Extract:

========

And with that, they’ll be off again. Later today, they’ll start rehearsals for the two-month Honda Civic jaunt, and their touring keyboardist is due to touch down at McCarran in a half-hour. By the weekend they’ll be in New York, appearing for the first time on Saturday Night Live, where they’ll perform “Nine in the Afternoon” and, surprisingly, “I Write Sins Not Tragedies” off Fever. They’ll be backed, Sgt. Pepper-style, by a marching band. The tour will kick off on the opposite coast the following week.

This time around, they’ll plan to make the theaters they play cozy-feeling, with a bunch of flowers, colored smoke and a few video segments, but rest assured it will be, as Urie will put it, “less flamboyant.” No dancers, stilt-walkers or libidinous mimery; just the band playing its songs—about 50/50 in terms of old versus new material—and singing the harmonies they’ve been honing so doggedly. They’ll just kind of be themselves more onstage, so hopefully that’s all right.

They used to tell themselves they couldn’t write on the road; that they had to have the perfect environment or whatever. But they’ve recently determined it doesn’t matter. That if they have an idea, they can strap on an acoustic guitar, play a song and write it down anywhere. Maybe not always a whole song, but at least an idea. It’s all part of the overall way they’re striving to improve a lot of things about themselves as musicians. And it’s been going great so far. It’s too soon to say, but they might even pull out a new, weird song on tour just for fun. They’ll see how it goes.

They’ll contemplate buying a ukulele in San Francisco, and Urie will celebrate his 21st birthday in San Diego. Then, in the middle of June, the penultimate night of the tour, they’ll be back in Vegas for one night, back at the Palms, giving their all for the hometown crowd at the Pearl. And then they’ll be off once again, onto the next city, still not exactly sure how it all happened but making the most of the opportunity they’ve been given. As far as the next four years, who knows, but suffice to say they don’t plan on turning from this forward direction. It will still really be them and really be what they’re doing. And that will be all they can say about that.

The who, what, when, where, why and how of Panic’s Las Vegas

Who they see when they’re in town:

Urie: I guess we just kind of stay at our respective houses and sometimes hang out with each other, sometimes go to band practice. The only friends I have are the guys in the band, so it kind of works out to my advantage, I guess.

What made them choose to record at the Studio at the Palms instead of, say, LA:

Urie: It just made sense for us. We wanted to be home, I guess. For the first record we went away to College Park, Maryland, and we were kind of homesick. It was kind of a bummer. It definitely makes a difference where you record, but for the most part, we were going to write the same songs anyway, so we just needed some place to record. Home just seemed like the most less-stressful place.

========

Exercise:
Reproduce word for word the stretch of the band profile from "The who, what, when, where, why" through "advantage, I guess.".

========

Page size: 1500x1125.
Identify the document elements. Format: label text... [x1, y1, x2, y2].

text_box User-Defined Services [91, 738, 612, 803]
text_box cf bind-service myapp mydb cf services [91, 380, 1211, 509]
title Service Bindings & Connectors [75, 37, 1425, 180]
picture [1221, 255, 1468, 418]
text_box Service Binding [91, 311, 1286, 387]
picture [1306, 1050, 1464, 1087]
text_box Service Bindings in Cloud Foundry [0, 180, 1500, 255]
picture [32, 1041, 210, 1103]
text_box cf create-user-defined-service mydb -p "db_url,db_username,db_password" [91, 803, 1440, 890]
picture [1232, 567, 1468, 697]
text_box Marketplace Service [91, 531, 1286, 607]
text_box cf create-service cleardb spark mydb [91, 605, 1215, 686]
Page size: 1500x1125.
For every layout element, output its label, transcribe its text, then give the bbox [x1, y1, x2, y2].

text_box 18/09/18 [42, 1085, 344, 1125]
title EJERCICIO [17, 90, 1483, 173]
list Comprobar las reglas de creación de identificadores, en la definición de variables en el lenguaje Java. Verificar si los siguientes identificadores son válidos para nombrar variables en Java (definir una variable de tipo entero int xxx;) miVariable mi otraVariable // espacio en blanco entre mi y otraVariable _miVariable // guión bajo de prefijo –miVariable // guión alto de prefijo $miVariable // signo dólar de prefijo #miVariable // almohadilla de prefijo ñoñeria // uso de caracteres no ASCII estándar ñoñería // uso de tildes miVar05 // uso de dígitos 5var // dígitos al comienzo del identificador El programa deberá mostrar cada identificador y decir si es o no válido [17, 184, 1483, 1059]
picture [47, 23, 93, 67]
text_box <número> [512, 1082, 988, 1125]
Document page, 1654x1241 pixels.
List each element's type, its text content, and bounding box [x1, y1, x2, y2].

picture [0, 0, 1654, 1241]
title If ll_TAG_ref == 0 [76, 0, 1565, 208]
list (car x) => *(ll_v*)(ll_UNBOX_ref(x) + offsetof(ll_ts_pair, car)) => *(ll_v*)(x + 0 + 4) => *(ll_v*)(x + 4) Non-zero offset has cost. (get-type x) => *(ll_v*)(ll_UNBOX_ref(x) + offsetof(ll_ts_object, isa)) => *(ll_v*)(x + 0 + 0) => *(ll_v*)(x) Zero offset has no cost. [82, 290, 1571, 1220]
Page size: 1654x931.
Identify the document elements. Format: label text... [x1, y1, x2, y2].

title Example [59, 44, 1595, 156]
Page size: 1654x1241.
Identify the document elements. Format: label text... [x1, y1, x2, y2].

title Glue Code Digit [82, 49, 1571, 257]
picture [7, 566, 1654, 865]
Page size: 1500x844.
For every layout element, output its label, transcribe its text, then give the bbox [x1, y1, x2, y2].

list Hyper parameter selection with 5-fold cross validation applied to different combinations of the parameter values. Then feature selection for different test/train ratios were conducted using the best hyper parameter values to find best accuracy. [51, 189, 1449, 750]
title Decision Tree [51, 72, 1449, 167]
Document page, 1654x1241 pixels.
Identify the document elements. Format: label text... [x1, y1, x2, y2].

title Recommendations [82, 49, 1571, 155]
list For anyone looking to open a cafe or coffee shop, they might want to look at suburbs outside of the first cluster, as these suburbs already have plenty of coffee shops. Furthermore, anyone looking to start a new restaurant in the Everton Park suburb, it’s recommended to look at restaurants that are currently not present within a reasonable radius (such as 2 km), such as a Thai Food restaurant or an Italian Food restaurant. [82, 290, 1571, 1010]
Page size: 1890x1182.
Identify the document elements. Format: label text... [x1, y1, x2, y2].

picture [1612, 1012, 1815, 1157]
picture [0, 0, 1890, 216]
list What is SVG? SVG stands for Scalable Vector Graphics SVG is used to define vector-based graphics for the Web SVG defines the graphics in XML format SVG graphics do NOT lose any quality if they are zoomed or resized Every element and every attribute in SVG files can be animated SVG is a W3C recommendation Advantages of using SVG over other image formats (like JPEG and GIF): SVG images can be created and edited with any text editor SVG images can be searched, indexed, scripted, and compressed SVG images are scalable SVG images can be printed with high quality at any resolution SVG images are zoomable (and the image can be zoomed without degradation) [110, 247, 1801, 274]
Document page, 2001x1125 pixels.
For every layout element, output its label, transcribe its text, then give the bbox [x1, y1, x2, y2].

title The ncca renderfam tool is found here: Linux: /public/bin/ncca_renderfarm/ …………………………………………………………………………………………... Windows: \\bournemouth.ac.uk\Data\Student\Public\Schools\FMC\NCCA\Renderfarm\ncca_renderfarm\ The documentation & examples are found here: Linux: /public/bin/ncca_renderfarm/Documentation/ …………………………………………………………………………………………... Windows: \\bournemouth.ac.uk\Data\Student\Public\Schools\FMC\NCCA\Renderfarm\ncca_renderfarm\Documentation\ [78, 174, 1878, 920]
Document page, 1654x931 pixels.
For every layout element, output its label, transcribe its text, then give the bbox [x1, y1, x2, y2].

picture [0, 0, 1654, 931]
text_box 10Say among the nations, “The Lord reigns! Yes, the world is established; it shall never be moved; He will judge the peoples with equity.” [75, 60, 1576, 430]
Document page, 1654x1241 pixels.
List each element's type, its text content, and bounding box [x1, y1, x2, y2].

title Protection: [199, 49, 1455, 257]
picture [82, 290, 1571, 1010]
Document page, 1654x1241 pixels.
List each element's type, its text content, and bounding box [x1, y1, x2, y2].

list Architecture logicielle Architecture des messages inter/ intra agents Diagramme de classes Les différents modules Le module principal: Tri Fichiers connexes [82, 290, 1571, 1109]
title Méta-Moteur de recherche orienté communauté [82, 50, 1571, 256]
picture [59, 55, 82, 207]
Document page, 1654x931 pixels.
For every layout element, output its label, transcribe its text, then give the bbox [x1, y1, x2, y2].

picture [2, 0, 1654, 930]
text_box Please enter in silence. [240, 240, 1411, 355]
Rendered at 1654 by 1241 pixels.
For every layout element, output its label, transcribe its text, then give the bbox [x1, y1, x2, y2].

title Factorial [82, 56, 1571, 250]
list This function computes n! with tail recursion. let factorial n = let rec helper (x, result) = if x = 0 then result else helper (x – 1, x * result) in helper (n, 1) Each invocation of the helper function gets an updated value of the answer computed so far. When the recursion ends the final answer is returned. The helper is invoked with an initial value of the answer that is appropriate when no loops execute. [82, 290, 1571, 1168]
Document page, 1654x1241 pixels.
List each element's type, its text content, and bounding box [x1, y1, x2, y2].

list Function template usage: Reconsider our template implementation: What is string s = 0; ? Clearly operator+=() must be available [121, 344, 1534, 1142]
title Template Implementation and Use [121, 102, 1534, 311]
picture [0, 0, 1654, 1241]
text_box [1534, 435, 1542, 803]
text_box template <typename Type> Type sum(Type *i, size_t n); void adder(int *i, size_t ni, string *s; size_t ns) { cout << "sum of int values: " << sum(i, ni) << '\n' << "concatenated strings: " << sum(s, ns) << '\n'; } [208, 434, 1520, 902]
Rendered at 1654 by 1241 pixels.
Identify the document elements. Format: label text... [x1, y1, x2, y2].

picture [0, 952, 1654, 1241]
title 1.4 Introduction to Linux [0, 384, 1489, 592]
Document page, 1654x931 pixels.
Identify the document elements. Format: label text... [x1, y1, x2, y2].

========

Result of the task:
The who, what, when, where, why and how of Panic’s Las Vegas

Who they see when they’re in town:

Urie: I guess we just kind of stay at our respective houses and sometimes hang out with each other, sometimes go to band practice. The only friends I have are the guys in the band, so it kind of works out to my advantage, I guess.